• MATERIALS PROVIDED:

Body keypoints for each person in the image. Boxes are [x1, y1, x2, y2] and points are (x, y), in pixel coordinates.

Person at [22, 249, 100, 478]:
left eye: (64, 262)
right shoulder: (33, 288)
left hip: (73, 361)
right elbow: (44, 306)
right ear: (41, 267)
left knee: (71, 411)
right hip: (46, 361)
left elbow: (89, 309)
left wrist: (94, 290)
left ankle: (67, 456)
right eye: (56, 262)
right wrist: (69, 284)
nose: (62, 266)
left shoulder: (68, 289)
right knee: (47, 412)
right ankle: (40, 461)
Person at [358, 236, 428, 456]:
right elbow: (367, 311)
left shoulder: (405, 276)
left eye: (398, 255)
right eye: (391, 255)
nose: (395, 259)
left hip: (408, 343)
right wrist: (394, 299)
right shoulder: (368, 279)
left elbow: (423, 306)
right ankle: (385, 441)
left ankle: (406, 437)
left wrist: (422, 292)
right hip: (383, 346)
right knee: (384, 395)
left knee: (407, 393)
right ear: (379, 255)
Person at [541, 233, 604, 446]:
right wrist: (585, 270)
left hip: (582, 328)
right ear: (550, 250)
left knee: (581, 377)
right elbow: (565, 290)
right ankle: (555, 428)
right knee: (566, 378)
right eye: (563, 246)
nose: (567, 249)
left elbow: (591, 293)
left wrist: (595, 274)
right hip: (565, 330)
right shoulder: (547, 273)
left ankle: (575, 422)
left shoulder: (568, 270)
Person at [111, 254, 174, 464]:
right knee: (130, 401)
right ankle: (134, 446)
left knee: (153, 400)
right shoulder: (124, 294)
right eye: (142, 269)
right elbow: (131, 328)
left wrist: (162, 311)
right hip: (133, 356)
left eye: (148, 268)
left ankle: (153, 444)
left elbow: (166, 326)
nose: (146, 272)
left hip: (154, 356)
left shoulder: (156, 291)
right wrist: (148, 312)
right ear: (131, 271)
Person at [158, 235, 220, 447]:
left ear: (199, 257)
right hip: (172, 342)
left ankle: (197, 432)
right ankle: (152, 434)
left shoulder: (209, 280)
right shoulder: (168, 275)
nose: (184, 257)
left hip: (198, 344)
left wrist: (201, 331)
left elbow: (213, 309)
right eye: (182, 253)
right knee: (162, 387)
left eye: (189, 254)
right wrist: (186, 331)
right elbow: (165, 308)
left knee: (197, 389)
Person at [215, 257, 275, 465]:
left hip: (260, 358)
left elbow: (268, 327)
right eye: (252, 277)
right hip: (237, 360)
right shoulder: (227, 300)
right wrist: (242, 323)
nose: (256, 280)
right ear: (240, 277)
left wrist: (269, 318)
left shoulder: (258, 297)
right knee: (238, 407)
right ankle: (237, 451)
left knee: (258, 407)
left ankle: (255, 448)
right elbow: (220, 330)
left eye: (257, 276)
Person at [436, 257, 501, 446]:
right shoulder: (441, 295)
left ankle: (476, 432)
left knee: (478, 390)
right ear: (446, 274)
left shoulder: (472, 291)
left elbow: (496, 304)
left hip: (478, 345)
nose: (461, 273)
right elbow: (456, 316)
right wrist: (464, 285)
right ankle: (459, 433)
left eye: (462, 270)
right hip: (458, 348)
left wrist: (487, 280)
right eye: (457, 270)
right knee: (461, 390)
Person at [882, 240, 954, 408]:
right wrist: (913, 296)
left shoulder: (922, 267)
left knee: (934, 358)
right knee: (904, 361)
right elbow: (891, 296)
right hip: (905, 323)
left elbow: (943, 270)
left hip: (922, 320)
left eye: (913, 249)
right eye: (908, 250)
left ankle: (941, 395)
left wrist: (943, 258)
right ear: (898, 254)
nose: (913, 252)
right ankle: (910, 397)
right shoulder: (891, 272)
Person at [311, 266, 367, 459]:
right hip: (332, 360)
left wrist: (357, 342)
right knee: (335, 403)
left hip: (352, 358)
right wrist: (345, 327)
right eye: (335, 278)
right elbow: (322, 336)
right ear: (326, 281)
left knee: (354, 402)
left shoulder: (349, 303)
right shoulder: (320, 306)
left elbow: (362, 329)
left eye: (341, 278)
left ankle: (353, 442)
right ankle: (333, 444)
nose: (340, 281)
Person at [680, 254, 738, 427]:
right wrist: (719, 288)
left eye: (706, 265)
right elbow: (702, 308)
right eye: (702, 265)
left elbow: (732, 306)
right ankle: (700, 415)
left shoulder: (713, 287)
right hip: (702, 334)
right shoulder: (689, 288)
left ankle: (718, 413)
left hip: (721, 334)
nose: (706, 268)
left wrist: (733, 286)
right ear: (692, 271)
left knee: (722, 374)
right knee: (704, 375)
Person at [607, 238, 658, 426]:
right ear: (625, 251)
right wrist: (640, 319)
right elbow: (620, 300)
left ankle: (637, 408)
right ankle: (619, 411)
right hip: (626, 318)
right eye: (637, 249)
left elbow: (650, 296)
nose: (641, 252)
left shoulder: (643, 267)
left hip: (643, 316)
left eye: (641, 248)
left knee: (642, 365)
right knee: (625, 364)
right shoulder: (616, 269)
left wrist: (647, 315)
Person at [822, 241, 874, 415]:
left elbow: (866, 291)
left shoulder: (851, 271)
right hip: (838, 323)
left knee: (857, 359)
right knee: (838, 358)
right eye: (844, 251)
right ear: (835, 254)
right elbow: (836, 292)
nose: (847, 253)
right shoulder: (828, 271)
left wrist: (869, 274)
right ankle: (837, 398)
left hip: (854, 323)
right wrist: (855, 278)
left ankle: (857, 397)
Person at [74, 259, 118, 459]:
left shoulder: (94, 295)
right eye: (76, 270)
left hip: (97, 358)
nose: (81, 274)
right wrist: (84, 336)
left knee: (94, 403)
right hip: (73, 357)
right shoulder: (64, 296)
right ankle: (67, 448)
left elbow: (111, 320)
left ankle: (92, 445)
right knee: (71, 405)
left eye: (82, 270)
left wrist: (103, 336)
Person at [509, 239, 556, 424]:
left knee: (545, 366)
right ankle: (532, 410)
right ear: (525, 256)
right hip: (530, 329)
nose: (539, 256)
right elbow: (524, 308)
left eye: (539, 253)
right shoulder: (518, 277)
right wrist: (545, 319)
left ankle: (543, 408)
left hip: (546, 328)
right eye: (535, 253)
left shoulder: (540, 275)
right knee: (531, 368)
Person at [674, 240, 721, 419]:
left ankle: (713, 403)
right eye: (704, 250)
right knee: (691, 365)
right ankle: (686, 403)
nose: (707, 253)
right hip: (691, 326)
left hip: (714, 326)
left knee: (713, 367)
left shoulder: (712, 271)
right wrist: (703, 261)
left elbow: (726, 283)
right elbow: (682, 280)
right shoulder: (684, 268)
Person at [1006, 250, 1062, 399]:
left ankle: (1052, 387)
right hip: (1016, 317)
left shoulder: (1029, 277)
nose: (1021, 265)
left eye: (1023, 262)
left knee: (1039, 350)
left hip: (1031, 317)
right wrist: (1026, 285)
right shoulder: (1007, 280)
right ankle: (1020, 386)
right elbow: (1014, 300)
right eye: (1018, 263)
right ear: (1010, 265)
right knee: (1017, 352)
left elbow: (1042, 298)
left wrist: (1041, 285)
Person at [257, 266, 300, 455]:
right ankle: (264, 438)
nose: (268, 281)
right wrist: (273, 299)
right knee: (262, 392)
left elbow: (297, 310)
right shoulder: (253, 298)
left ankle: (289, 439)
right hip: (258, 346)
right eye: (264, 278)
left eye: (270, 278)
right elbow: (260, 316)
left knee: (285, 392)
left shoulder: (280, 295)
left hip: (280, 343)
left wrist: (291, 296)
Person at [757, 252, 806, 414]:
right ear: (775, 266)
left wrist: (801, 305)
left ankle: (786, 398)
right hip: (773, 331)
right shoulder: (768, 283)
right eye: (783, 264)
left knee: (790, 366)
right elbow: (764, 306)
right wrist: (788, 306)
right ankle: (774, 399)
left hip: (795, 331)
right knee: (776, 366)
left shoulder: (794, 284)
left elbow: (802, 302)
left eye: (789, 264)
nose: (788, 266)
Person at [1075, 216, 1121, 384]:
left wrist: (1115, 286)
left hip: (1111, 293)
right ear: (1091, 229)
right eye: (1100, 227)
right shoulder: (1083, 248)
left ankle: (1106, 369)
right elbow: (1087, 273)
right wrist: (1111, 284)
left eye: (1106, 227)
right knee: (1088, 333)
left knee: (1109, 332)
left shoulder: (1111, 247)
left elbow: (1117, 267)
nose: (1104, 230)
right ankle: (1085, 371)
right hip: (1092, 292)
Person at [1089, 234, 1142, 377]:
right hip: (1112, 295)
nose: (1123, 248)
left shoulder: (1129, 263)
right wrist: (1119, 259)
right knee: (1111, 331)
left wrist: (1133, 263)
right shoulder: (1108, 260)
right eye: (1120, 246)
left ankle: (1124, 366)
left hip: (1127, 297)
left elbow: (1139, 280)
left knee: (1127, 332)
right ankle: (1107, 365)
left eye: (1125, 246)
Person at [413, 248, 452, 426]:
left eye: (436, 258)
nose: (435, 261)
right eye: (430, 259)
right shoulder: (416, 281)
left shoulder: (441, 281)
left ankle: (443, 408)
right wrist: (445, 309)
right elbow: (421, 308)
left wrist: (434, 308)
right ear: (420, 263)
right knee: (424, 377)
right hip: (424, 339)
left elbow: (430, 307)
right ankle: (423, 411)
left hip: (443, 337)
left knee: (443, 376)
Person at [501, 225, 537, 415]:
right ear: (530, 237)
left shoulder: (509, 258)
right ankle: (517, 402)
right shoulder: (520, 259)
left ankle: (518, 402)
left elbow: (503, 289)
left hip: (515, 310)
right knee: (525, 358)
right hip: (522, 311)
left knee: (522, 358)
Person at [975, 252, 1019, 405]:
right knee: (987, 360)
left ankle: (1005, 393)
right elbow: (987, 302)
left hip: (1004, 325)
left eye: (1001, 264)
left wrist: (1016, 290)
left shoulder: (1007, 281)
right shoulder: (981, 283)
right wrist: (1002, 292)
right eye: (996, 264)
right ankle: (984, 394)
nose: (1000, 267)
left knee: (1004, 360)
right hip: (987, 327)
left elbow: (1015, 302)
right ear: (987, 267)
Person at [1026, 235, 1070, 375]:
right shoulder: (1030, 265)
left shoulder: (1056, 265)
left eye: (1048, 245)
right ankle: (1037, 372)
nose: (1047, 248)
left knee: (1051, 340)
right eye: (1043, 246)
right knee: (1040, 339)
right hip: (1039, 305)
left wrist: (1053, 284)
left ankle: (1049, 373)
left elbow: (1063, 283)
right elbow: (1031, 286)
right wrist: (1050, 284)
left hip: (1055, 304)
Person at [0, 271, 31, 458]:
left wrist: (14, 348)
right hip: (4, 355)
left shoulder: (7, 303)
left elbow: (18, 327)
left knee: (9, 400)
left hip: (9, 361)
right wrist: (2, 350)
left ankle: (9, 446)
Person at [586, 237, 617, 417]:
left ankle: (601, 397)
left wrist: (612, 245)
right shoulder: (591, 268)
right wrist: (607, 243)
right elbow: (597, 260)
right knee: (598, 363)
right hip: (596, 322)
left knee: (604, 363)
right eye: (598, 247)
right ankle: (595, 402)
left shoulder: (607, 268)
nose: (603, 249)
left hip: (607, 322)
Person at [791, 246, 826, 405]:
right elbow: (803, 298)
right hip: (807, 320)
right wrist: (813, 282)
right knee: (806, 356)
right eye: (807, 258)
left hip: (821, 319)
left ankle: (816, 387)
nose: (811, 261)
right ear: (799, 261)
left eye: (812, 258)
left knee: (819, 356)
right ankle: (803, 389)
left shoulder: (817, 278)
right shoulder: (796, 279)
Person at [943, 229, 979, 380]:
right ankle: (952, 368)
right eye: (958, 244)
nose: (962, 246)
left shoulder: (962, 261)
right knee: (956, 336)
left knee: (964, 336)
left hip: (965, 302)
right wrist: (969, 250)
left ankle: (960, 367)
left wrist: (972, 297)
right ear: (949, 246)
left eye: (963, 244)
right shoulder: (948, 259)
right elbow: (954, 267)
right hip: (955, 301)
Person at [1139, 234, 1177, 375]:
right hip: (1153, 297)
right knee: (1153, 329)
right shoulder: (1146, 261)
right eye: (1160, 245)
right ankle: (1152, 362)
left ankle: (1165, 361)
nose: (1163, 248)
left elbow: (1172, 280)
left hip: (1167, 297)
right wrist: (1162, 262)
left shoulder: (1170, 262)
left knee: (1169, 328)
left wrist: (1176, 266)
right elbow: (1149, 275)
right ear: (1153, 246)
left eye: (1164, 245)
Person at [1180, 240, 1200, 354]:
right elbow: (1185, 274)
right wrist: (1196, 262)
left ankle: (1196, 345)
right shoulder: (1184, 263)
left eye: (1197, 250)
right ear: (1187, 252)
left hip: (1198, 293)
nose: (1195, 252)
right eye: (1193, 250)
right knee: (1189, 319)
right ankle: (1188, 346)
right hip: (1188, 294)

• TASK INSTRUCTIONS:
Could you set down, exactly as written, the lines above between the one holding "right wrist: (273, 299)" and the one holding "right hip: (773, 331)", inclusive, and nothing more?

• PROBLEM SOLUTION:
right wrist: (273, 299)
right knee: (262, 392)
left elbow: (297, 310)
right shoulder: (253, 298)
left ankle: (289, 439)
right hip: (258, 346)
right eye: (264, 278)
left eye: (270, 278)
right elbow: (260, 316)
left knee: (285, 392)
left shoulder: (280, 295)
left hip: (280, 343)
left wrist: (291, 296)
Person at [757, 252, 806, 414]:
right ear: (775, 266)
left wrist: (801, 305)
left ankle: (786, 398)
right hip: (773, 331)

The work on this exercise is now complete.